Large foreign financial institutions, including BNP Paribas, Barclays plc. and HSBC, have ostensibly kept their distance from Iran after paying billions of dollars in fines to the Treasury Department for violating U.S. sanctions before the JCPOA’s enactment. A number of smaller European financial institutions, including KBC bank in Belgium, Banque de Commerce et
de Placements in Switzerland and DZB bank in Germany, have, however, reportedly processed trade-finance and other transactions to and from Iranian banks and companies.
According to Lourdes Catrain, an international trade attorney at Hogan Lovells in Brussels, the European Union may take steps to protect newly established commerce with Iran if the United States reimposes sanctions lifted by the nuclear accord. “I understand that the European Commission’s trade director is exploring a legal mechanism to provide a certain
level of assurances to EU business that have Iran transactions,” Catrain said. The EU may, for example, adopt a “blocking statute” that would prohibit European individuals and entities from
complying with certain U.S. sanctions against Iran that conflict with European legislation. Brussels took similar steps to limit the application of U.S. sanctions against Libya and Cuba in 1996. Such a mechanism would create “real difficulties” for banks, according to Ben Kingsley, attorney at Slaughter and May in London. “They’ll be faced with the prospect of OFAC and the Department of Justice pursuing them if they don’t comply with U.S. sanctions, and their national regulators or finance ministries pursuing them if they do comply. It’s a rock
and a hard place,” Kingsley noted. New measures, new challenges …
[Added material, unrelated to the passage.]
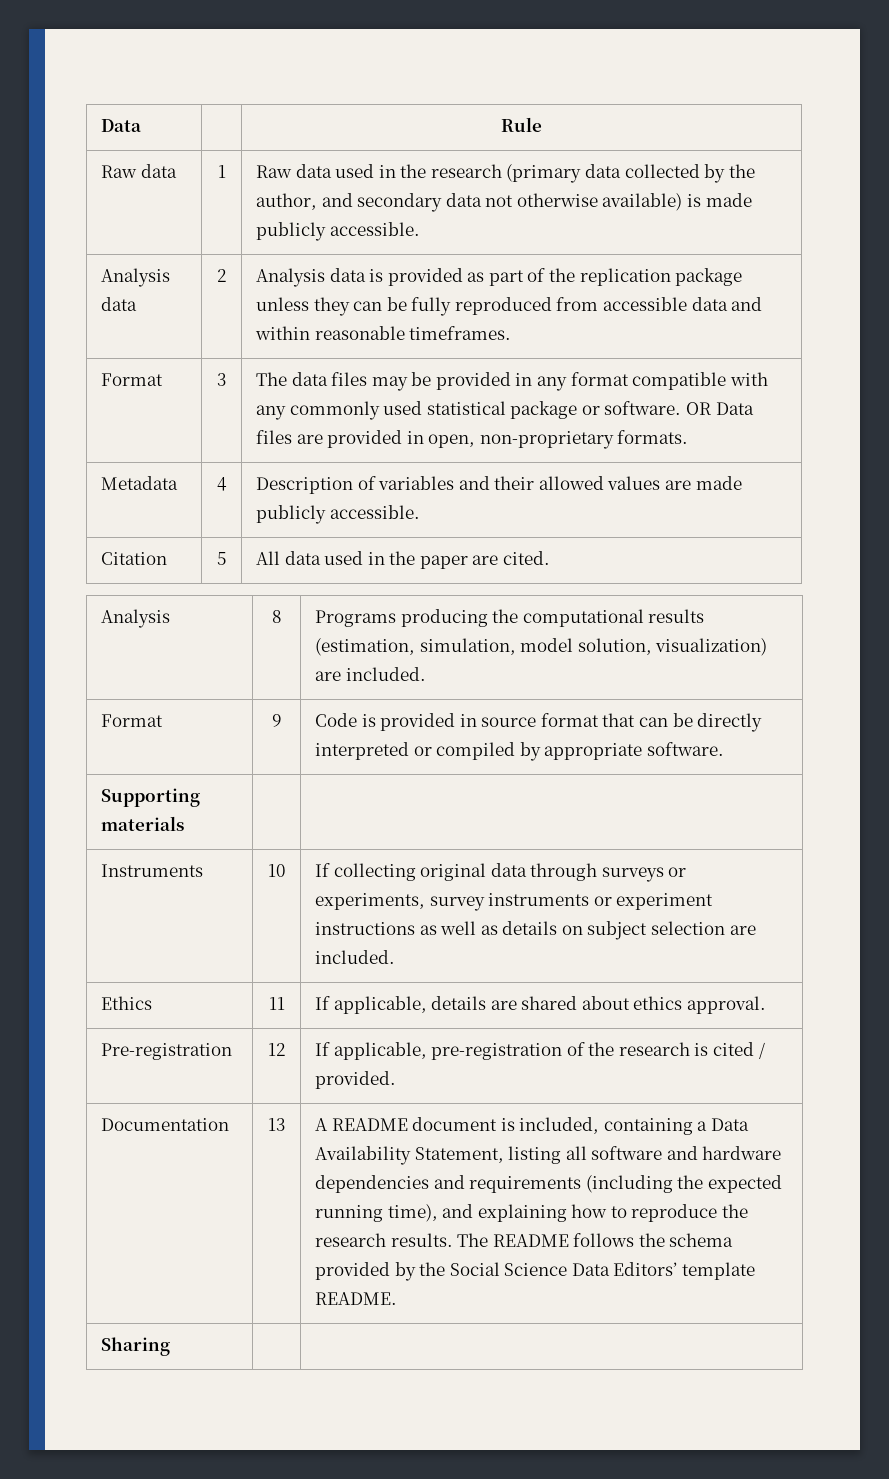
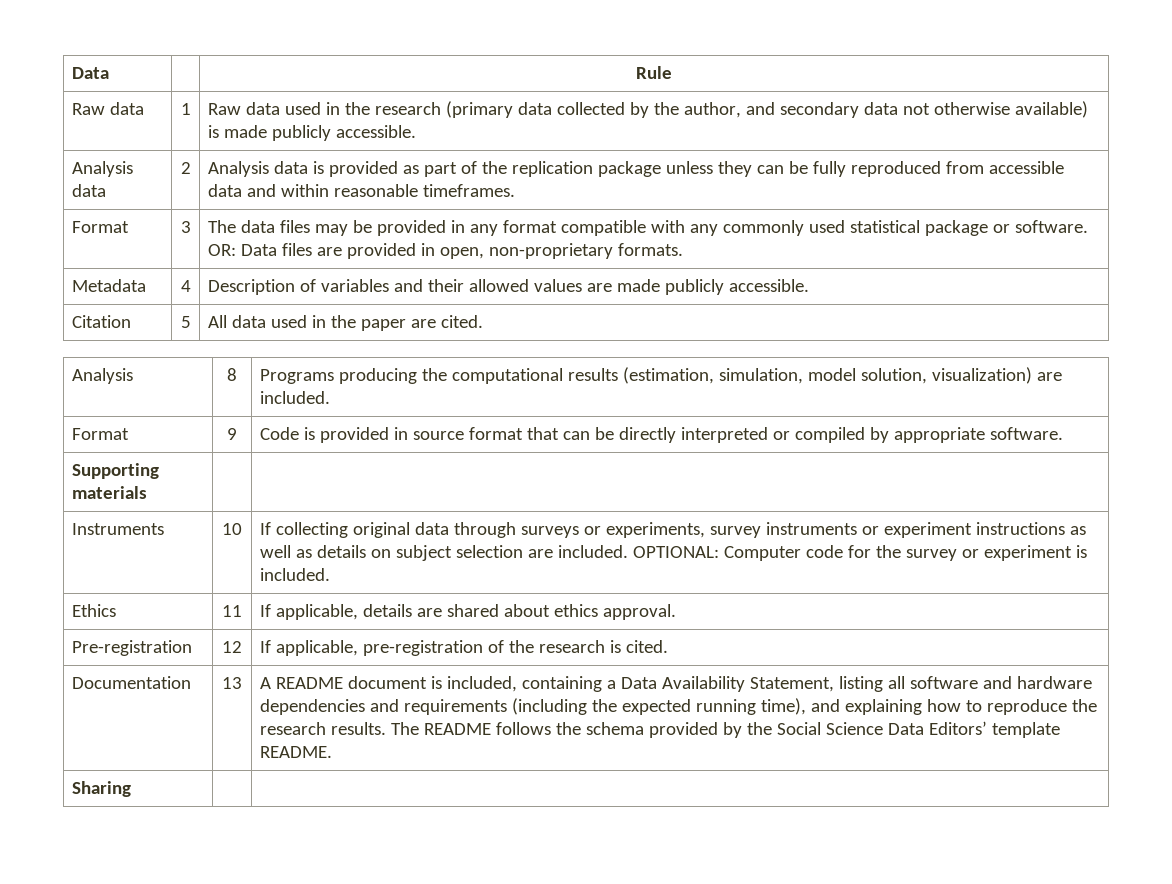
[686,402,712,415] OR -> [207,244,236,256] OR:
(395, 957) none -> [632,545,1087,561] [259,568,330,581] OPTIONAL: Computer code for the survey or experiment is included.
[713,1042,765,1059] [314,1071,396,1089] cited / provided. -> [625,640,668,653] cited.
The White House separately directed the Treasury Department to act against Iran’s other “destabilizing” activities in the region, including its development of ballistic missiles, cyberattacks against the United States and its allies, human rights abuses and purported support of U.S.-blacklisted groups such as Hezbollah.
The new measures specifically target the financial operations of Islamic Revolutionary Guard Corps officials, and entities wholly or partially owned by the security force, which controls large swathes of Iran’s economy.
The Terrorist Finance Tracking Program, or TFTP, whereby Treasury can issue subpoenas to run real time searches of payment messages processed through the Belgium-based Society for Worldwide Interbank Financial Telecommunication, or SWIFT, can now be directed to surveil IRGC finances as a result of the measures.
But the U.S. State Department will not designate the IRGC as a foreign terrorist organization as called for by prominent critics of the nuclear deal, Tillerson said Thursday. “We have considered that, but there are particular risks and complexities to designating an entire army, so to
speak, of a country … that are not in the best interest of our military actions or necessarily are going to benefit what we are attempting to do … which is really curtailing the IRGC’s ability to finance and support terrorist activities.”